Spirituality for Today – December 2008 – Volume 13, Issue 5
Light In The Window
The warm glow of colored lights and the pungent scent of fresh pine evoke the memory of a Christmas night many years ago. Our family room seemed imbued with the tranquil mood of the season. Suddenly, the angelic figure atop the Christmas tree shuddered with the rapid passing of a grey sphere that nicked one of the angel's wings. A moment later, a like projectile collided with a large golden ball hanging near the center of the tree. The shattered remains of the ornament settled at the evergreen's red-blanketed base. I stood near the entrance of the room speculating about what Dickensian nightmare had invaded our home. The noise brought my mother hurriedly into the room. She quickly assessed the damage wrought on that revered symbol of the celebration of Christmas. Visibly upset, my mother's gaze set on the individual lying on the sofa. The case was solved. The weapon: my new toy; the perpetrator: my older brother. For reasons still unknown, my dear, devout brother took my Christmas gift – a pump-action bazooka that fired small plastic balls – and launched an attack on the Christmas tree. Thanks to Mom, peace was restored and joy returned to the world.

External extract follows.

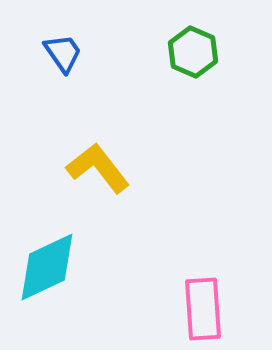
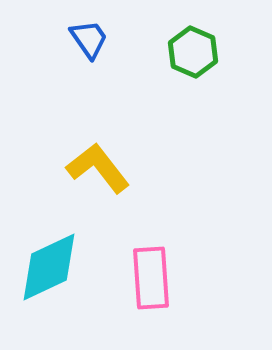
blue trapezoid: moved 26 px right, 14 px up
cyan diamond: moved 2 px right
pink rectangle: moved 52 px left, 31 px up
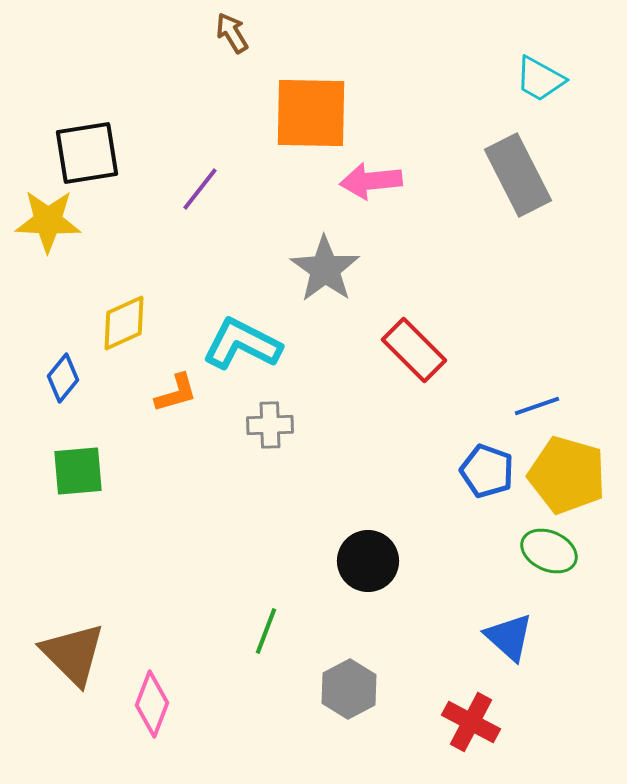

Christ, Christians, and Christmas have been subject to persecution from the very beginning. From the emperor worship of the ancient Roman Empire to the self worship of the current Western culture, much effort has been expended in attempting to extinguish the light of Christ. The gospel of love and the high moral principles it calls humanity to espouse are roundly condemned, but the gospel of narcissism and the base immoralities it dictates all blindly to follow are celebrated. Left unchecked, this trend ultimately will remove the civil from civilization. The wheel, however, is still spinning and the outcome is yet uncertain. The egocentric minority is loud, aggressive, and militant, but is still the minority. The time has come for the God-centered majority to break from its complacency and to respond wholeheartedly to a spiritual call-to-arms. This holy muster is directed to all people of good will who wish to support that which leads to moral excellence and to the nurturing of that which is truly good and humane in our nature.
My confession: I am a Jew and every single one of my ancestors was Jewish. and it does not bother me even a little bit call those beautiful lit up bejeweled trees Christmas trees. It doesn't bother me a bit when people say, "Merry Christmas" to me. I don't think they are slighting or getting ready to put me in a ghetto. In fact, I kind of like it. It shows me that we are brothers and sisters celebrating this happy time of year. It doesn't bother me at all that there is a manger scene on display at a key intersection near my beach home in Malibu. If people want a crèche, it's just fine with me as is the Menorah a few hundred yards away. I don't like getting pushed around for being a Jew, and I don't think Christians like being pushed around for being Christians. I think people who believe in God are sick and tired about being pushed around period.
– Ben Stein
The Word of God becomes flesh in the manner of a child born in a stable. What a masterstroke of divine wisdom. Within such humble surroundings, no one would feel awkward or hesitant to draw closer. The God of revelation was first a God of invitation. Whether situated among the elite or the lowly, all were welcome. The Church – the People of God – continues to be the living embodiment of that same invitation. Ben Stein is correct. Christians are sick and tired of being pushed around. The infant Jesus would grow to be mocked, ridiculed, misunderstood, persecuted, and killed for being who he was. The faithful who bear his name have suffered, as Jesus predicted, a similar fate. Still, the universal invitation to hear the good news, to believe in the Savior of mankind, and to live in his grace sustains. Marked as one, holy, catholic, and apostolic, the Church must proclaim the Truth of that baby, that man, that God whose Spirit dwells within the Church and guides it still.
Christmas is a beautiful season of sharing the hopes and joys of people yearning to reach out in kindness to one another and to rejoice in the God whose mercy and love has revealed itself so poignantly to all creation.
Like a light in the window, Christ beckons us. As a light to the nations, Christ sends us. My fondest wishes that you and your loved ones enjoy a blessed and love-filled Christmas.